Cue out…” controlled by reptiles,”//

Nature Uganda, in collaboration with the JRS Biodiversity Foundation, has allocated US$ 256,446 (over Shillings 930 million) in funding for herpetology research projects in the region. The study comprises 63 researchers, including 10 science master’s students from Gulu University, Muni and Mbarara Universities, 20 research assistants, and rangers from Uganda Wildlife Authority. 

The researchers are tasked with studying the behaviors, geographic ranges, physiologies, and genetics of these endangered wild species. On Monday, the team inspected the ecological statuses of a few study areas starting off in the Tochi water catchment areas before proceeding to Opidi local forest reserve in Nwoya and Awer Stream in Amuru.  

The areas mapped out for the study project among others include Zoka Forest in Adjumani D, River Nile, Agoro Hill in Lamwo, Aswa River, and River Unyama with several tributaries and wetlands inclusive. The data collection is expected to conclude in January 2024 for the twelve months study project, which will end in August 2024 with each case location assigned 2 researchers and their assistants.  

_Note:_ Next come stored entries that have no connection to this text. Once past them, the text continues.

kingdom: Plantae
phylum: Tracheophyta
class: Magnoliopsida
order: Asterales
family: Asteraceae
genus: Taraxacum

The Dean of Faculty Agriculture at Gulu University Dr. Collin Okello commended the collaboration and partnership in conserving the endangered wild species in the region.  He noted that the increasing human interaction with the environment has perpetually reduced habitats for these rare wild species, exposing them to the threat of extinction.  

Collins Acile, one of the researchers and a Biodiversity Conservation student at Muni University is hopeful that the project will adequately equip him with nature conservation skills.  “Biodiversity is going down because of the high human footprints but we couldn’t respond to these emerging threats to save these animals due to insufficient data which we hope to establish” he added.

However, to the herpetologists, there is a need for the conservation of amphibians and reptiles which would offer the farmers natural ecological services against pests and diseases.